Durante os cinco primeiros anos de mandato, o senador Carlos Viana (Podemos-MG) apresentou diversas proposições relacionadas à preservação do meio ambiente. E neste 5 de junho, data em que se comemora o Dia Mundial do Meio Ambiente é importante destacar a necessidade de avanços em políticas públicas que possam salvaguardar este bem precioso para o planeta.

Além de buscar a preservação, o senador Carlos Viana entende que “punições mais rigorosas para quem comete crimes ambientais são importantes para diminuir os desastres ambientais que assistimos no Brasil”, disse o parlamentar.

A tipificação do crime de desastre ecológico de grande proporção é uma das propostas do senador mineiro. O texto prevê que as penas podem chegar a até oito anos. A ideia do projeto (PL 3915/19), que está em tramitação no Congresso Nacional, surgiu após os desastres ambientais causados pelo rompimento de barragens de rejeito em Brumadinho e em Mariana.

“É mais que necessário endurecer as penas para quem causar grandes tragédias. As leis atuais são brandas e pecam pela falta de tipos penais, fazendo com que os responsáveis não tenham a condenação correta”, explicou Viana.

Outra proposta de Carlos Viana é estimular a energia limpa. O PL 4063/23 determina que todas as escolas e unidades de saúde mantidas pelo Governo Federal funcionem, em no máximo 20 anos, de forma 100% com energia solar fotovoltaica. “Ao incentivar a energia limpa, estamos diversificando a matriz energética brasileira, buscando o crescimento da geração por fonte solar, olhando para o futuro e, ao mesmo tempo, preservando o meio ambiente”, ressaltou.

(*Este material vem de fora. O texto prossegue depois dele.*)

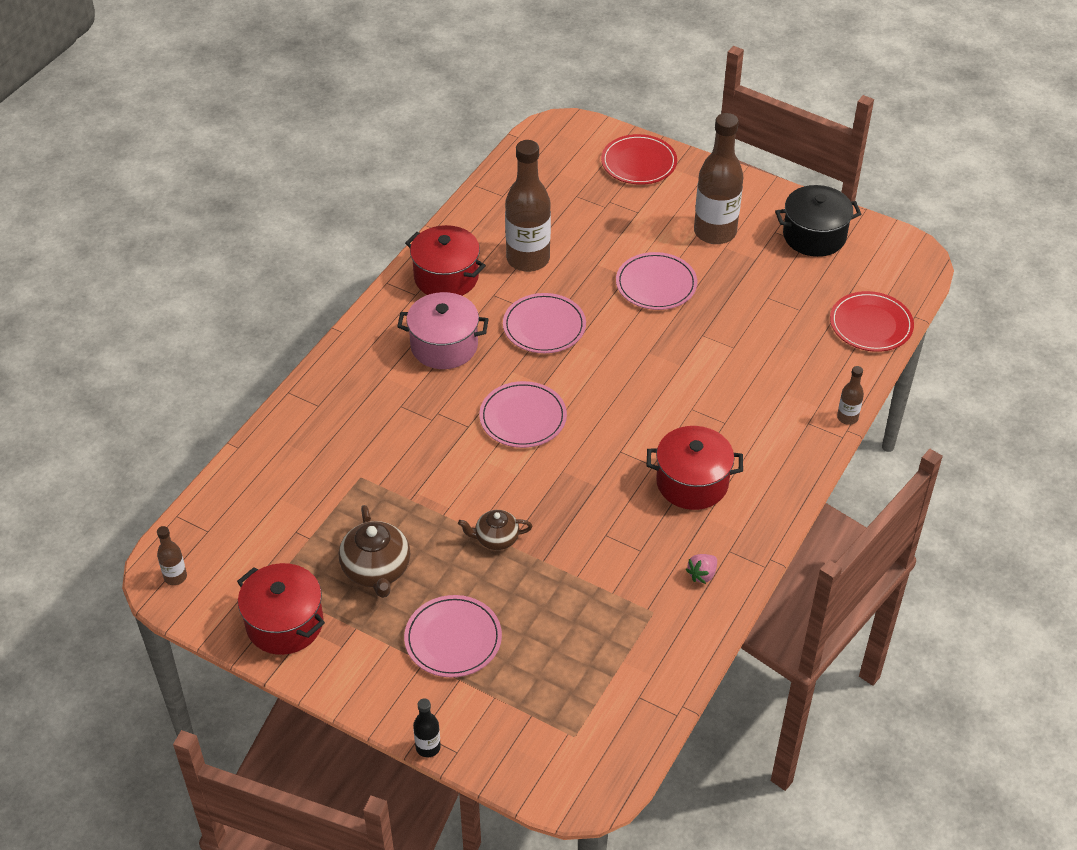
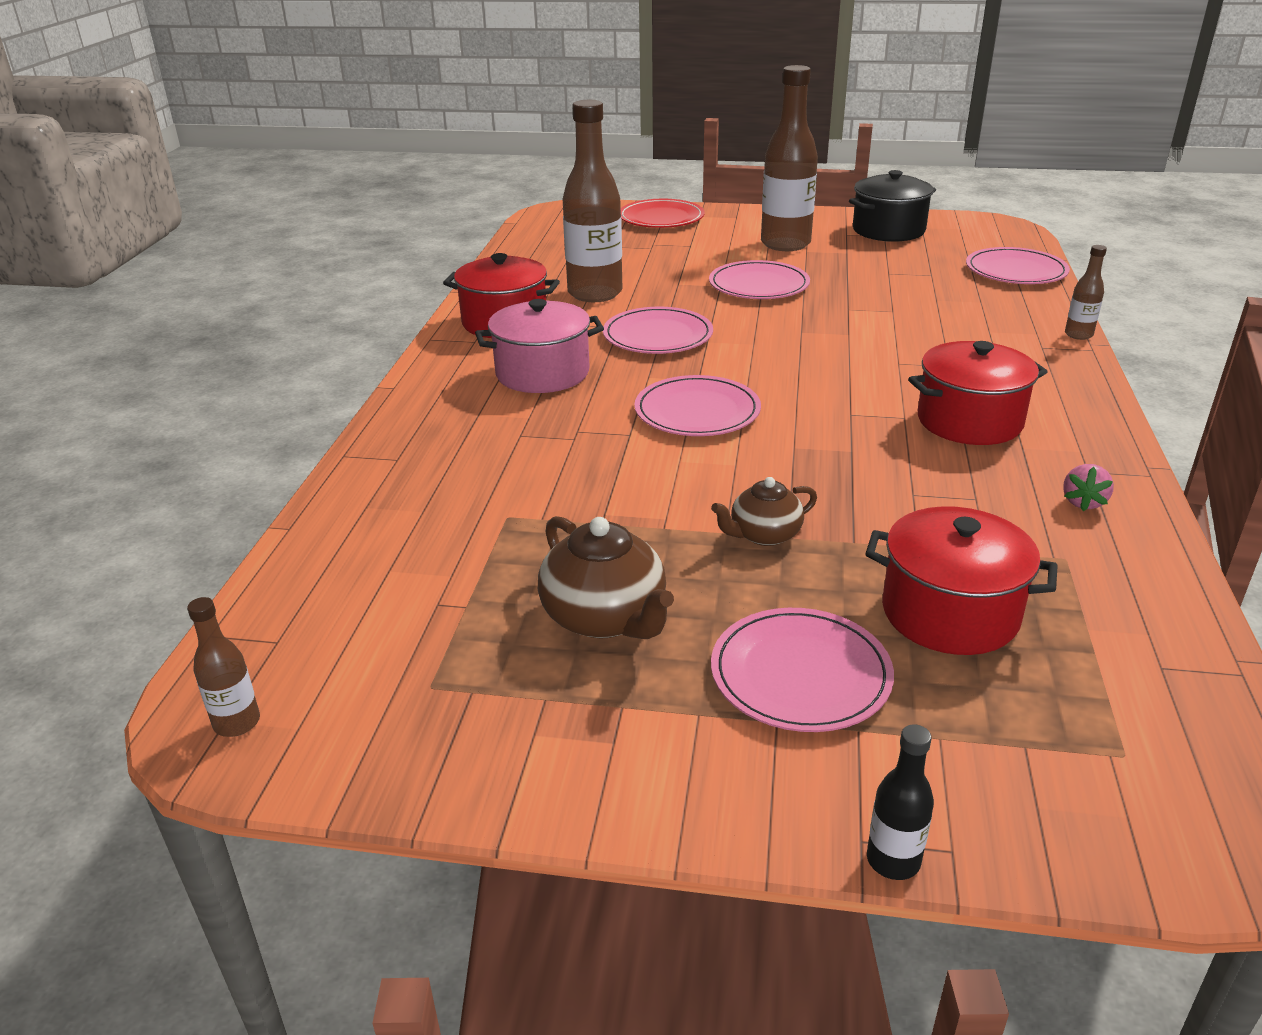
camera: 20 degrees left, 15 degrees down
(284, 623) = (486, 736): red pot -> red pot (950, 613)
(871, 324) = (1016, 271): red plate -> pink plate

Carlos Viana foi também relator no Senado Federal da lei, já em vigor, que aumenta os recursos ao Fundo Nacional para Calamidades Públicas, Proteção e Defesa Civil (Funcap). O dinheiro vem das multas por crimes e infrações ambientais.

Por fim, o senador destacou que as tragédias ambientais recentes, em especial o atual momento do Rio Grande do Sul, mostram que o Brasil precisa trabalhar de forma rápida e certeira em projetos de prevenção.